Since then, more and more cases of WiFi allergies - commonly referred to as "electromagnetic hypersensitivity" (EHS) - have been reported... but can any of them actually be proven?
According to the UK's National Health Service, "Up to 5% of the general [UK] population believe themselves to be affected by electro- or radiosensitivity and experience flu-like symptoms, headaches, lethargy and nausea when exposed to various electrical appliances."
In order to prevent these symptoms, many people choose to live in more rural areas, with some going to the extreme lengths of building specially-made isolated houses or cabins that are far away from any potentially harmful phone signals or sources of radiation.
One woman - 44-year-old Rachel Hinks from Cheshire, England - said last year that she was forced to leave the home she'd stayed in for nearly two decades because her intolerance for modern technology was simply too much for her to deal with. She moved to a rural part of Wales, but - upon returning to Cheshire for a short amount of time - soon found that her time away had not cured her of her illness.
"While I was in Wales in a tent or sleeping in my car all my symptoms completely stopped," she said. "But now I’m near masts again I’m feeling so ill, I vomited twice this morning and it’s causing a lot of acute symptoms, the worst being it’s now affecting my heart and sending me into heart arrhythmia."
Accounts from the thousands of people who claim to suffer from this condition often sound convincing enough. Plus, as wireless technology is still fairly new, it is possible that there are some side effects that we simply have not discovered yet.
However, there is a problem with this: sensitivity to WiFi or phone masts or any other kind of wireless tech has never been proven.
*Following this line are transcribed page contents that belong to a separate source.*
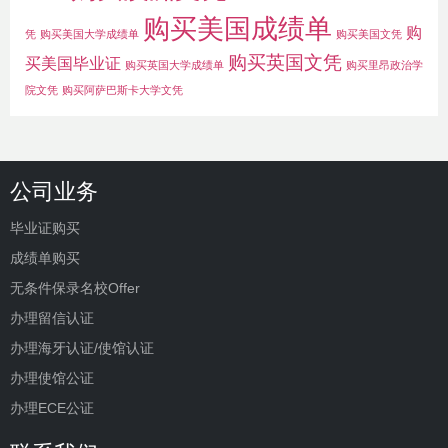
购买美国成绩单
购
凭
购买美国大学成绩单
购买美国文凭
购买英国文凭
买美国毕业证
购买英国大学成绩单
购买里昂政治学
院文凭
购买阿萨巴斯卡大学文凭
公司业务
毕业证购买
成绩单购买
无条件保录名校Offer
办理留信认证
办理海牙认证/使馆认证
办理使馆公证
办理ECE公证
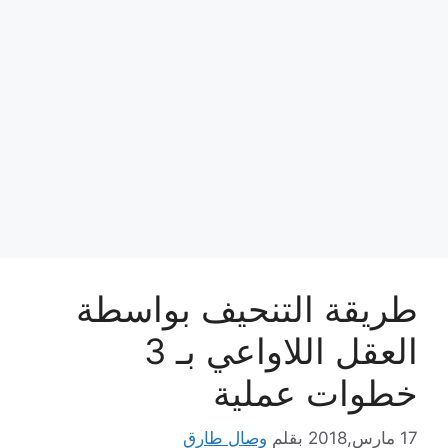
طريقة التنحيف بواسطة
العقل اللاواعي بـ 3
خطوات عملية
17 مارس,2018
بقلم
وصال طارق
To the contrary, one study conducted by Dr. Stacy Eltiti and Professor Elaine Fox with colleagues of the University of Essex found that people who claimed to have EHS exhibited symptoms when they believed there were active phone signals nearby, but showed no change in behaviour when they were actually in the presence of cell phone signals but weren't told about them:
"The reports state that the three-year study of 44 electrosensitive volunteers and 114 control volunteers, found that the people who thought that they were electrosensitive experienced symptoms when they were placed near to a mobile phone mast and told that it was 'switched on'.
"However, when the tests were repeated with the volunteers not knowing whether the masts were switched on or off, there was no relationship between their symptoms and the mobile phone signals. This, the newspapers suggest, may mean that any health effect of mobile phone masts is all in the mind."
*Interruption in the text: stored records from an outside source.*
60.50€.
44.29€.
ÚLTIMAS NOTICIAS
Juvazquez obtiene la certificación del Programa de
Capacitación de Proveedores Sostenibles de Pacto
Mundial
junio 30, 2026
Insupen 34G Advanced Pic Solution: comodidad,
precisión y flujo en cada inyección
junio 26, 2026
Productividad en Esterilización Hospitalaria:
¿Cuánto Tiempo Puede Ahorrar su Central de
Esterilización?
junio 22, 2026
If that's the case, though, why does Rachel Hinks suffer such severe symptoms when she's in an urban environment? And why was Marine Richard granted a disability allowance when there's no proof that such an affliction even exists?
It's easy to say that these people are making it up, but - in many cases, at least - they truly aren't, and do suffer from extreme discomfort or pain as a result. In 2015, for example, a teenage girl from the UK actually took her own life after the wireless signals at her school gave her such constant, unbearable headaches and nausea.
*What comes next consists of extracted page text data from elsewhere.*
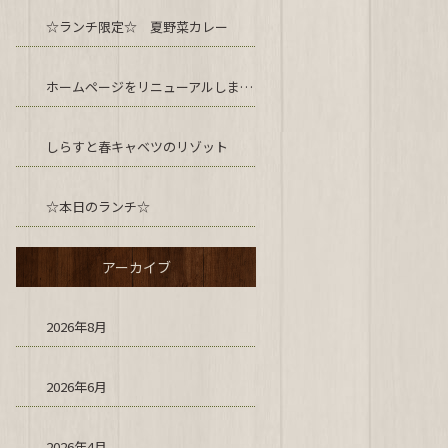
☆ランチ限定☆ 夏野菜カレー
ホームページをリニューアルしました！
しらすと春キャベツのリゾット
☆本日のランチ☆
アーカイブ
2026年8月
2026年6月
2026年4月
Speaking to Live Science, one expert, Dr. James Rubin, said that "People who say they have EHS are clearly ill, but the science suggests that it isn't [electromagnetic signalling] that is causing the illness."
This is backed up by the World Health Organisation, who say on their website that "There is no scientific basis to link EHS symptoms to EMF (electromagnetic frequency) exposure."
As far as we know, then, this condition is purely psychosomatic. It may, indeed, be a real condition, but not in the sense that the people with EHS believe it is. Regardless of what causes it, though, people are still suffering, and more research must be conducted on the matter in order to determine how best to treat it.